Nearly half a century before neighboring Southeast Asian countries had their own, the visionary Siamese people knew, that together with interprovincial delivery routes, a postal system would lay the foundation for the future of Thai communications and trade. Through the institution of a simple paper-gummed label, Siam would establish a means of developing greater social unity amongst Thailand’s indigenous peoples, who at the time were still largely separated from one another by long distances.
Siam’s first set of postage stamps was issued on 4 August 1883 to inaugurate the commencement of the Siamese Postal Service on the same date. William Ridgeway of Waterlow and Sons Ltd. in London England had been commissioned to design, print, and issue this first set of Thai postage stamps which consisted of six different steel plate-engraved designs with the highest value worth 0.25 baht (known locally as a “salung”). The set – named the “Solot” series – was issued in six vivid colour tones, with each stamp featuring a left-facing portrait of H.M. The King Rama V.
Thailand puts great effort into instilling beauty and high quality design work into its stamps and I have yet to see one that is short of spectacular. Almost all of the artwork that is used in Thai stamp design is taken from original oil and watercolor paintings by local artists, which gives Thai philately a rich artistic value.
Through the decades, the design work of Thai stamps has taken on various styles, all of which showcase the colorful beauty of Thailand’s rich and varied culture. A few of the many picturesque Thai stamp issues over the last two decades include ones depicting “samlor” three-wheeled vehicles, Muay Thai kick-boxing, local handicrafts, Thai mythological murals, and a set with detailed paintings of some of Thailand’s most famous historical temples and national heritage sites.

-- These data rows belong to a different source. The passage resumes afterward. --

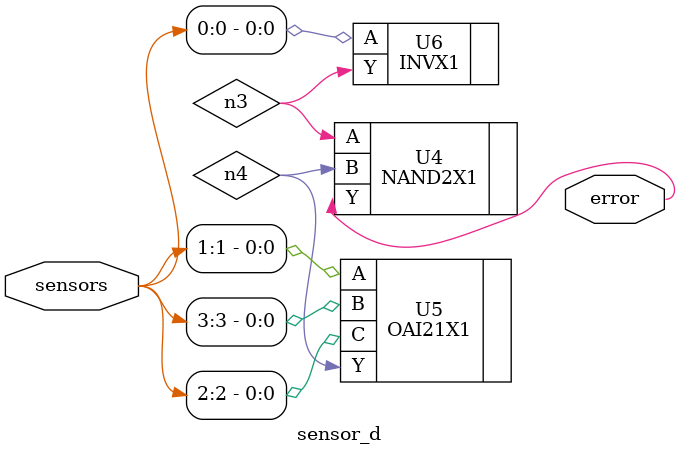
<source format=v>


module sensor_d ( sensors, error );
  input [3:0] sensors;
  output error;
  wire   n3, n4;

  NAND2X1 U4 ( .A(n3), .B(n4), .Y(error) );
  OAI21X1 U5 ( .A(sensors[1]), .B(sensors[3]), .C(sensors[2]), .Y(n4) );
  INVX1 U6 ( .A(sensors[0]), .Y(n3) );
endmodule


</source>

As a stamp enthusiast, I was truly inspired when I eventually discovered that Bangkok has its own institution for Thai stamp preservation named the Sam Sen Nai Philatelic Museum. Here, one can see more than 1,000 Thai stamp issues on display, from the first Solot issues through to all the present ones.
So when you visit Bangkok, whether you are an avid stamp collector or simply want to admire the beauty of Thai philately, a visit to the Sam Sen Nai Philatelic Museum (free entry, open from Wednesday to Sunday from 8:30 a.m. to 4:30 p.m. except on government holidays) is highly recommended.
You can reach the museum most easily by taking Bangkok’s BTS skytrain to Sapaan Kwai station, get off at exit no. 1 and turn left at the entrance to the museum right at the foot of the BTS stairs.
Enjoy, and be sure not to miss seeing some of the Kingdom’s finest stamps on display in all their glorious ink, gum, and paper.